Items from the Smithsonian range from a wooden serving tray used by Martha Washington to the white cashmere outfit worn by Laura Bush to her husband's second inauguration last year.

Through the clothes and china, photos and campaign material on display, visitors can take a walk through the history of the republic with the women at its center --- most of whom were never able to vote.

Their personalities and interests varied.

As FDR's wife, the forceful Eleanor Roosevelt, a longtime supporter of women's rights and humanitarian causes, held her own news conferences. Her requirement that only female reporters cover them sent many editors scrambling to hire female journalists.

Her successor, Bess Truman, refused all requests for interviews, saying, "I have nothing to say to the public."

Sarah Polk, who enjoyed politics and acted as her husband James' adviser in the mid-19th century, once announced that she would "neither keep house nor make butter" as first lady. More than a century later, as her husband ran for president, Hillary Clinton incited controversy with a similar remark. Defending her professional life as a lawyer, she said, "I suppose I could have stayed home and baked cookies and had teas."

Speaking of tea --- first ladies over the centuries have been judged on how they managed the job as the nation's hostess.

Mary Todd Lincoln and Nancy Reagan were criticized for lavishness. But Mamie Eisenhower, who perhaps perfected the role of the supportive spouse, was praised for her large-scale entertaining amid post-World War II optimism.

Criticisms reflect the tension in the American republic about how "royal" the White House should appear, says John Roberts, author of "Rating the First Ladies: The Women Who Influenced the Presidency."

"On the one hand, people are fascinated by the glamour, the pomp and circumstance," says Roberts, who worked in the Reagan White House. "On the other hand, if you overdo that, something in the America psyche rebels."
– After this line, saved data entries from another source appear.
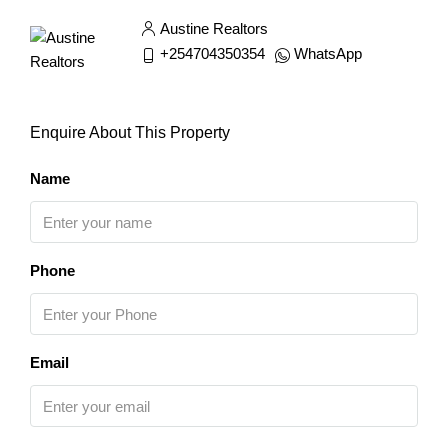
Austine Realtors
+254704350354
WhatsApp
Enquire About This Property
Name
Phone
Email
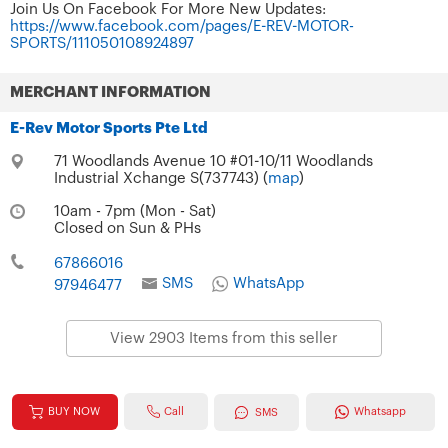
Join Us On Facebook For More New Updates:
https://www.facebook.com/pages/E-REV-MOTOR-
SPORTS/111050108924897
MERCHANT INFORMATION
E-Rev Motor Sports Pte Ltd
71 Woodlands Avenue 10 #01-10/11 Woodlands
Industrial Xchange S(737743) (
map
)
10am - 7pm (Mon - Sat)
Closed on Sun & PHs
67866016
SMS
WhatsApp
97946477
View 2903 Items from this seller
Call
BUY NOW
Whatsapp
SMS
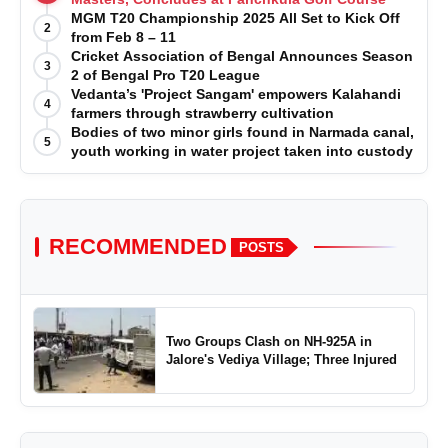
MGM T20 Championship 2025 All Set to Kick Off
2
from Feb 8 – 11
Cricket Association of Bengal Announces Season
3
2 of Bengal Pro T20 League
Vedanta’s 'Project Sangam' empowers Kalahandi
4
farmers through strawberry cultivation
Bodies of two minor girls found in Narmada canal,
5
youth working in water project taken into custody
RECOMMENDED
POSTS
Two Groups Clash on NH-925A in
Jalore's Vediya Village; Three Injured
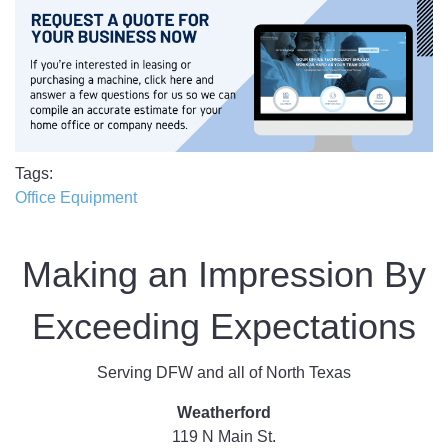
Tags
Office Equipment
Making an Impression By
Exceeding Expectations
Serving DFW and all of North Texas
Weatherford
119 N Main St.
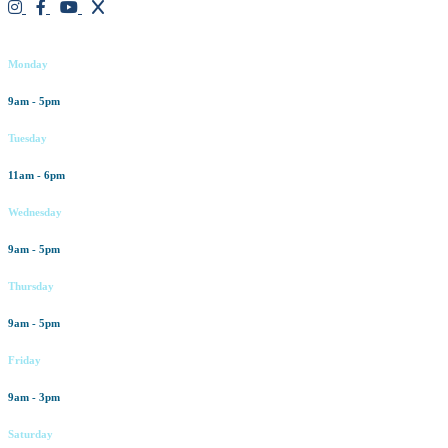
Working hours
Monday
9am - 5pm
Tuesday
11am - 6pm
Wednesday
9am - 5pm
Thursday
9am - 5pm
Friday
9am - 3pm
Saturday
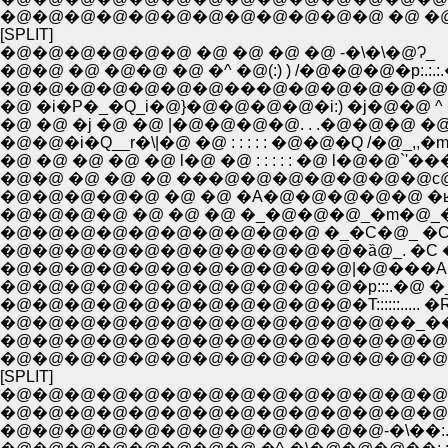
�@�@�@�@�@�@�@�@�@�@�@�@ �@ �@ 
[SPLIT]
�@�@�@�@�@�@ �@ �@ �@ �@ -�\�\�@Ɂ_
�@�@ �@ �@�@ �@ �^ �@(:) ) /�@�@�@�p:.:.:.�
�@�@�@�@�@�@�@���@�@�@�@�@�@�\�@^1
�@ �i�P�_�Q_i�@}�@�@�@�@�i:) �j�@�@ ^ �i
�@ �@ �j �@ �@ |�@�@�@�@. . .�@�@�@ �@�@/
�@�@�i�Q__r�\|�@ �@ : : : : : �@�@�Q /�@_,,�m�
�@ �@ �@ �@ �@ l�@ �@ : : : : : �@ l�@�@`'�
�@�@ �@ �@ �@ ���@�@�@�@�@�@�@с@�@
�@�@�@�@�@ �@ �@ �A�@�@�@�@�@ �ʁ� 
�@�@�@�@ �@ �@ �@ �_�@�@�@_�m�@_�@
�@�@�@�@�@�@�@�@�@�@ �_�C�@_ �C�
�@�@�@�@�@�@�@�@�@�@�@�ȁ@_. �C ��_�
�@�@�@�@�@�@�@�@�@�@�@|�@���A�@ �
�@�@�@�@�@�@�@�@�@�@�@�p:::.�@ �_�
�@�@�@�@�@�@�@�@�@�@�@�T::::::.....
�@�@�@�@�@�@�@�@�@�@�@�@��_��
�@�@�@�@�@�@�@�@�@�@�@�@�@�@
�@�@�@�@�@�@�@�@�@�@�@�@�@�@ �^::::
[SPLIT]
�@�@�@�@�@�@�@�@�@�@�@�@�@�@
�@�@�@�@�@�@�@�@�@�@�@�@�@�@�@�Q��
�@�@�@�@�@�@�@�@�@�@�@�@-�\��:.:.:.`'<�@�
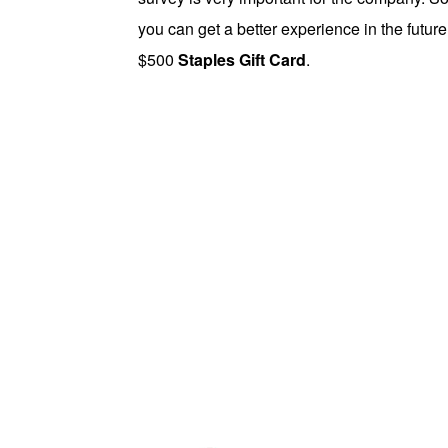
you can get a better experience in the future
$500
Staples Gift Card
.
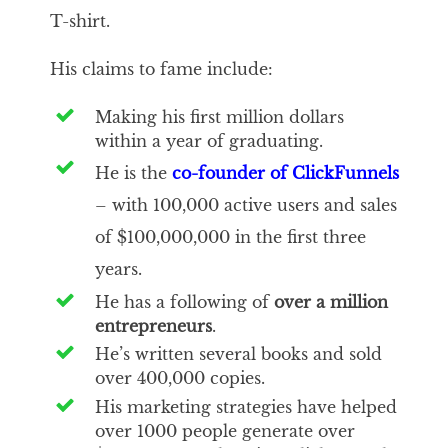
T-shirt.
His claims to fame include:
Making his first million dollars
within a year of graduating.
He is the
co-founder of ClickFunnels
– with 100,000 active users and sales
of $100,000,000 in the first three
years.
He has a following of
over a million
entrepreneurs
.
He’s written several books and sold
over 400,000 copies.
His marketing strategies have helped
over 1000 people generate over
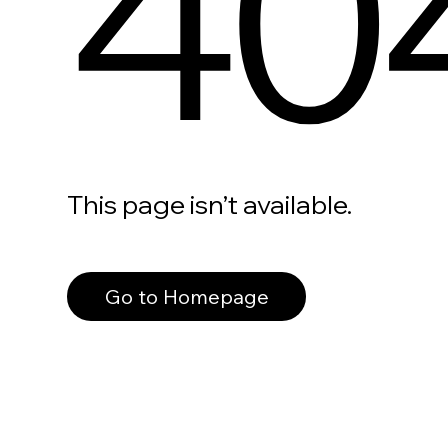
40
This page isn’t available.
Go to Homepage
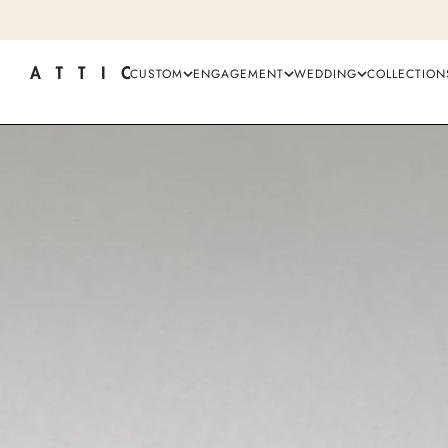
CUSTOM
ENGAGEMENT
WEDDING
COLLECTION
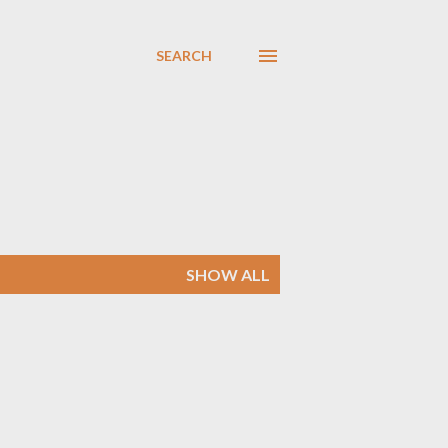
SEARCH
SHOW ALL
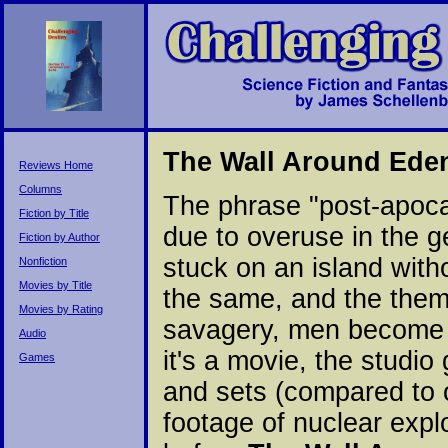
The Wall Around Ede
Reviews Home
Columns
The phrase "post-apoca
Fiction by Title
due to overuse in the ge
Fiction by Author
stuck on an island with
Nonfiction
Movies by Title
the same, and the them
Movies by Rating
savagery, men become ma
Audio
it's a movie, the studi
Games
and sets (compared to o
footage of nuclear expl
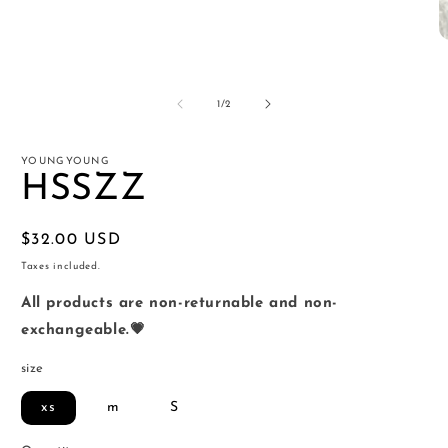
O
m
2
in
of
1
/
2
m
YOUNGYOUNG
HSSZZ
Regular
$32.00 USD
price
Taxes included.
All products are non-returnable and non-
exchangeable.💗
size
xs
m
S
First ladies rise and fall in public opinion polls, just as their husbands do, he says. And when, post-presidency, the term in office is re-evaluated, sometimes the first lady's ratings change, too.

Wives have sometimes bolstered their husband's tattered images. During his campaign for the presidency in 1884, Grover Cleveland had been accused of fathering a child out of wedlock.

But his White House wedding to the lovely and very young --- 21 --- Frances Folsom overshadowed the scandal. Public fascination with his bride prompted advertisers to employ her image on products such as the sewing thread "that binds the union."

Although each woman brings her own strengths and interests to the job, the idea that a first lady can be whatever she wants to be is a myth, says Gil Troy, a historian at McGill University in Montreal and author of "Mr. and Mrs. President: From the Trumans to the Clintons."

"There are certain protocols, certain limits, certain green lights and red lights to see," Troy says. "Often it feels like a no-win situation."

Being America's first lady, he says, "is the second-hardest job in the world."